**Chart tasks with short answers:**
------------------------

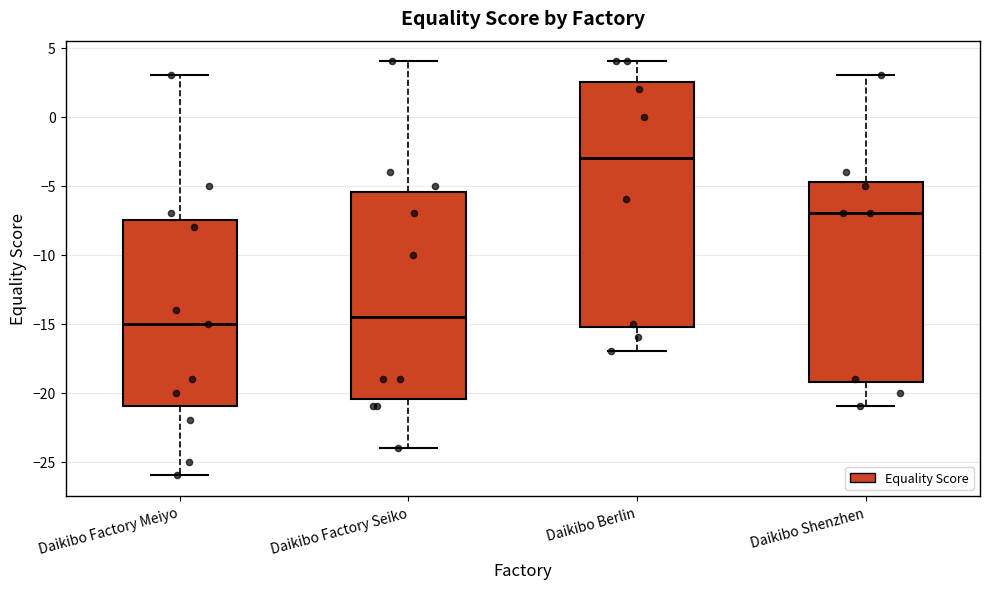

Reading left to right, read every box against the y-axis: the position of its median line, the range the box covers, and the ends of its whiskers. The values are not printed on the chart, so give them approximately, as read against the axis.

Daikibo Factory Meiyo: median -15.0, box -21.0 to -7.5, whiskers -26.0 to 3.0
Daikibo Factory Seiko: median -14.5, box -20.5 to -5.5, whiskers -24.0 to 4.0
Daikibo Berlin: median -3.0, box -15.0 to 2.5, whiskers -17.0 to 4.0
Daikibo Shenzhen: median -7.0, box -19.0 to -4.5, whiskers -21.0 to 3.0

------------------------

**ABOUT THIS TASK:** Can you copy every one of the records above word for word, leaving out the pictures?

**FINISHED EXERCISE:**
Reading left to right, read every box against the y-axis: the position of its median line, the range the box covers, and the ends of its whiskers. The values are not printed on the chart, so give them approximately, as read against the axis.

Daikibo Factory Meiyo: median -15.0, box -21.0 to -7.5, whiskers -26.0 to 3.0
Daikibo Factory Seiko: median -14.5, box -20.5 to -5.5, whiskers -24.0 to 4.0
Daikibo Berlin: median -3.0, box -15.0 to 2.5, whiskers -17.0 to 4.0
Daikibo Shenzhen: median -7.0, box -19.0 to -4.5, whiskers -21.0 to 3.0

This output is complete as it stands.